*** Dataset records ***
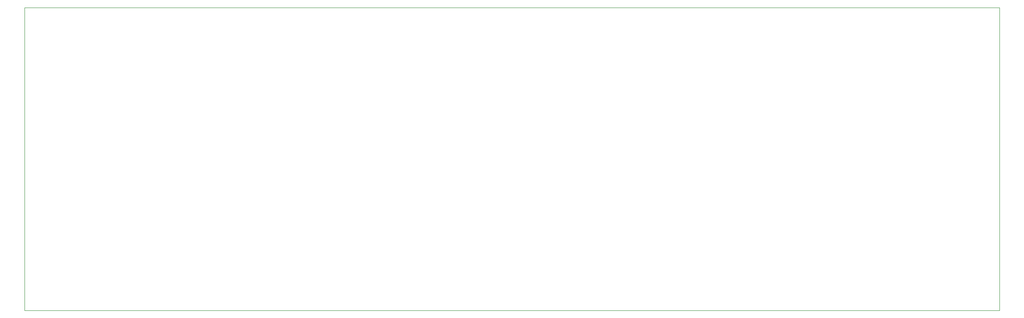
<source format=gbr>
%TF.GenerationSoftware,KiCad,Pcbnew,9.0.0*%
%TF.CreationDate,2025-08-15T01:25:28+03:00*%
%TF.ProjectId,Handheld,48616e64-6865-46c6-942e-6b696361645f,rev?*%
%TF.SameCoordinates,Original*%
%TF.FileFunction,Profile,NP*%
%FSLAX46Y46*%
G04 Gerber Fmt 4.6, Leading zero omitted, Abs format (unit mm)*
G04 Created by KiCad (PCBNEW 9.0.0) date 2025-08-15 01:25:28*
%MOMM*%
%LPD*%
G01*
G04 APERTURE LIST*
%TA.AperFunction,Profile*%
%ADD10C,0.050000*%
%TD*%
G04 APERTURE END LIST*
D10*
X39728696Y-59675358D02*
X234928696Y-59675358D01*
X234928696Y-120475358D01*
X39728696Y-120475358D01*
X39728696Y-59675358D01*
M02*

</source>
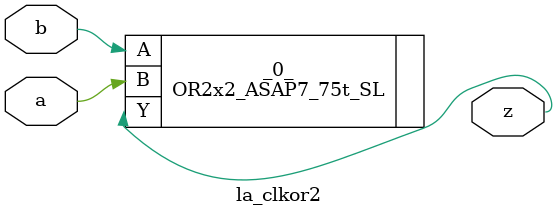
<source format=v>

/* Generated by Yosys 0.44 (git sha1 80ba43d26, g++ 11.4.0-1ubuntu1~22.04 -fPIC -O3) */

(* top =  1  *)
(* src = "generated" *)
module la_clkor2 (
    a,
    b,
    z
);
  (* src = "generated" *)
  input a;
  wire a;
  (* src = "generated" *)
  input b;
  wire b;
  (* src = "generated" *)
  output z;
  wire z;
  OR2x2_ASAP7_75t_SL _0_ (
      .A(b),
      .B(a),
      .Y(z)
  );
endmodule

</source>
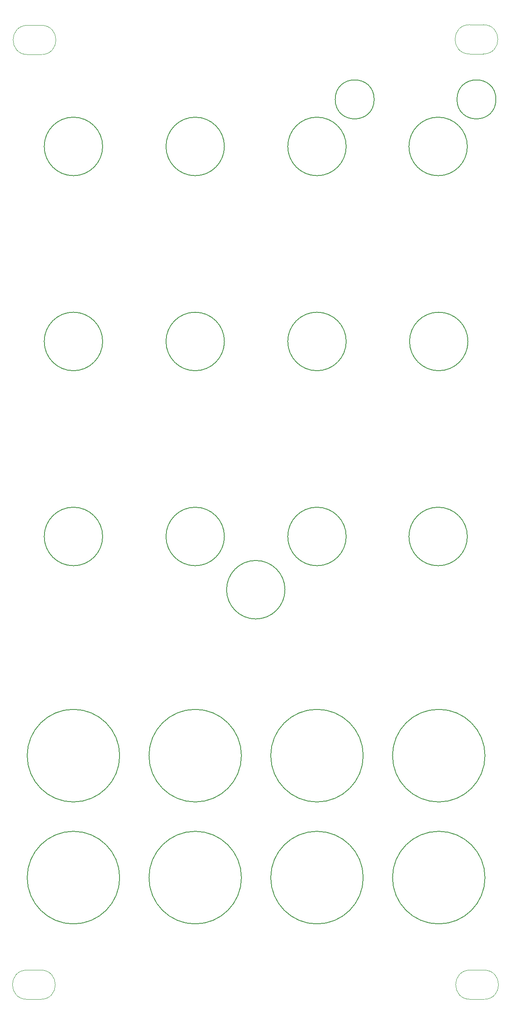
<source format=gbr>
%TF.GenerationSoftware,KiCad,Pcbnew,(5.1.9)-1*%
%TF.CreationDate,2021-09-12T18:44:50+01:00*%
%TF.ProjectId,Function Generator Front Panel,46756e63-7469-46f6-9e20-47656e657261,rev?*%
%TF.SameCoordinates,Original*%
%TF.FileFunction,Other,Comment*%
%FSLAX46Y46*%
G04 Gerber Fmt 4.6, Leading zero omitted, Abs format (unit mm)*
G04 Created by KiCad (PCBNEW (5.1.9)-1) date 2021-09-12 18:44:50*
%MOMM*%
%LPD*%
G01*
G04 APERTURE LIST*
%ADD10C,0.120000*%
%ADD11C,0.150000*%
G04 APERTURE END LIST*
D10*
%TO.C,H1*%
X120904000Y-7541000D02*
X123704000Y-7541000D01*
X120904000Y-13541000D02*
X123704000Y-13541000D01*
X123704000Y-7541000D02*
G75*
G02*
X123704000Y-13541000I0J-3000000D01*
G01*
X120904000Y-13541000D02*
G75*
G02*
X120904000Y-7541000I0J3000000D01*
G01*
%TO.C,H2*%
X29972000Y-207470000D02*
X32772000Y-207470000D01*
X29972000Y-201470000D02*
X32772000Y-201470000D01*
X29972000Y-207470000D02*
G75*
G02*
X29972000Y-201470000I0J3000000D01*
G01*
X32772000Y-201470000D02*
G75*
G02*
X32772000Y-207470000I0J-3000000D01*
G01*
%TO.C,H3*%
X121031000Y-201470000D02*
X123831000Y-201470000D01*
X121031000Y-207470000D02*
X123831000Y-207470000D01*
X123831000Y-201470000D02*
G75*
G02*
X123831000Y-207470000I0J-3000000D01*
G01*
X121031000Y-207470000D02*
G75*
G02*
X121031000Y-201470000I0J3000000D01*
G01*
%TO.C,H4*%
X30099000Y-13668000D02*
X32899000Y-13668000D01*
X30099000Y-7668000D02*
X32899000Y-7668000D01*
X30099000Y-13668000D02*
G75*
G02*
X30099000Y-7668000I0J3000000D01*
G01*
X32899000Y-7668000D02*
G75*
G02*
X32899000Y-13668000I0J-3000000D01*
G01*
D11*
%TO.C,H5*%
X48997000Y-157480000D02*
G75*
G03*
X48997000Y-157480000I-9500000J0D01*
G01*
%TO.C,H6*%
X74016000Y-182499000D02*
G75*
G03*
X74016000Y-182499000I-9500000J0D01*
G01*
%TO.C,H7*%
X74016000Y-157480000D02*
G75*
G03*
X74016000Y-157480000I-9500000J0D01*
G01*
%TO.C,H8*%
X48997000Y-182499000D02*
G75*
G03*
X48997000Y-182499000I-9500000J0D01*
G01*
%TO.C,H9*%
X124054000Y-182499000D02*
G75*
G03*
X124054000Y-182499000I-9500000J0D01*
G01*
%TO.C,H10*%
X124054000Y-157480000D02*
G75*
G03*
X124054000Y-157480000I-9500000J0D01*
G01*
%TO.C,H11*%
X99035000Y-182499000D02*
G75*
G03*
X99035000Y-182499000I-9500000J0D01*
G01*
%TO.C,H12*%
X99035000Y-157480000D02*
G75*
G03*
X99035000Y-157480000I-9500000J0D01*
G01*
%TO.C,H13*%
X95535000Y-112522000D02*
G75*
G03*
X95535000Y-112522000I-6000000J0D01*
G01*
%TO.C,H14*%
X70516000Y-72517000D02*
G75*
G03*
X70516000Y-72517000I-6000000J0D01*
G01*
%TO.C,H15*%
X95535000Y-72517000D02*
G75*
G03*
X95535000Y-72517000I-6000000J0D01*
G01*
%TO.C,H16*%
X45497000Y-32512000D02*
G75*
G03*
X45497000Y-32512000I-6000000J0D01*
G01*
%TO.C,H17*%
X45497000Y-112522000D02*
G75*
G03*
X45497000Y-112522000I-6000000J0D01*
G01*
%TO.C,H18*%
X120427000Y-112522000D02*
G75*
G03*
X120427000Y-112522000I-6000000J0D01*
G01*
%TO.C,H19*%
X120427000Y-32512000D02*
G75*
G03*
X120427000Y-32512000I-6000000J0D01*
G01*
%TO.C,H20*%
X70516000Y-32512000D02*
G75*
G03*
X70516000Y-32512000I-6000000J0D01*
G01*
%TO.C,H21*%
X45497000Y-72517000D02*
G75*
G03*
X45497000Y-72517000I-6000000J0D01*
G01*
%TO.C,H22*%
X120554000Y-72517000D02*
G75*
G03*
X120554000Y-72517000I-6000000J0D01*
G01*
%TO.C,H23*%
X126301000Y-22860000D02*
G75*
G03*
X126301000Y-22860000I-4000000J0D01*
G01*
%TO.C,H24*%
X101282000Y-22860000D02*
G75*
G03*
X101282000Y-22860000I-4000000J0D01*
G01*
%TO.C,H25*%
X82962000Y-123444000D02*
G75*
G03*
X82962000Y-123444000I-6000000J0D01*
G01*
%TO.C,H26*%
X95535000Y-32512000D02*
G75*
G03*
X95535000Y-32512000I-6000000J0D01*
G01*
%TO.C,H27*%
X70516000Y-112522000D02*
G75*
G03*
X70516000Y-112522000I-6000000J0D01*
G01*
%TD*%
M02*

</source>
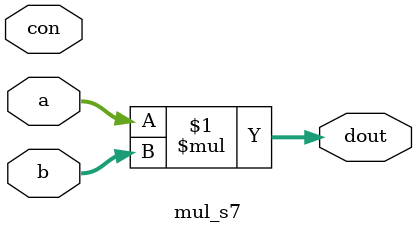
<source format=v>

module mul_s7 (
	a, b, dout, con
);
	input signed [6:0] a, b;
	output signed [13:0] dout;
	input con;

	// -> t« s7 x s7 = s14 rbgæZ
	assign dout = a * b;

endmodule

</source>
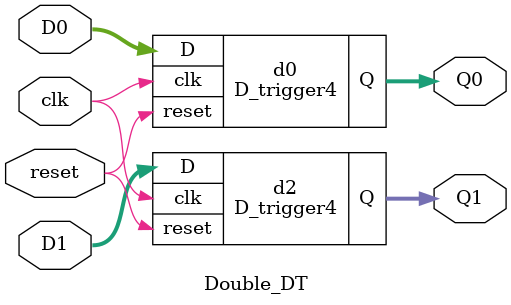
<source format=v>
module D_trigger1(clk,reset,D,Q);
input clk,reset;
input  D;
output reg  Q;

always@(posedge clk) begin
  if(~reset) begin
    Q <= 1'b0;
  end
  else begin 
    Q <= D;
  end
end

endmodule

module D_trigger4(clk,reset,D,Q);
input clk,reset;
input [3:0] D;
output reg [3:0] Q;

always@(posedge clk) begin
  if(~reset) begin
    Q <= 4'b0;
  end
  else begin 
    Q <= D;
  end
end

endmodule

module D_trigger10(clk,reset,D,Q);
input clk,reset;
input [9:0] D;
output reg [9:0] Q;

always@(posedge clk) begin
  if(~reset) begin
    Q <= 10'b0;
  end
  else begin 
    Q <= D;
  end
end

endmodule

module D_trigger16(clk,reset,D,Q);
input clk,reset;
input [15:0] D;
output reg [15:0] Q;

always@(posedge clk) begin
  if(~reset) begin
    Q <= 16'b0;
  end
  else begin 
    Q <= D;
  end
end

endmodule


module Double_DT(clk,reset,D0,D1,Q0,Q1);
  input clk,reset;
  input [3:0] D0,D1;
  output [3:0] Q0,Q1;
  
  D_trigger4 d0(clk,reset,D0,Q0);
  D_trigger4 d2(clk,reset,D1,Q1);
endmodule

</source>
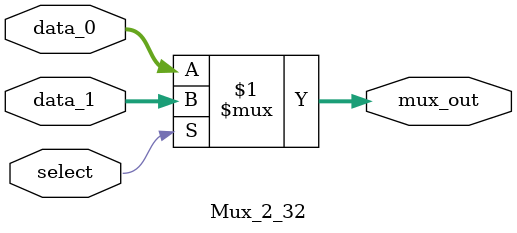
<source format=v>
module Mux_2_32 (output [31:0] mux_out, input [31:0] data_0, data_1, input select);

	assign mux_out = select ? data_1 : data_0;
	
endmodule
</source>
*** End of Dataset records ***
Match on "Leading": copy every line in the records that has it.

◆ **Task solution**
G04 Gerber Fmt 4.6, Leading zero omitted, Abs format (unit mm)*
G04 Gerber Fmt 4.6, Leading zero omitted, Abs format (unit mm)*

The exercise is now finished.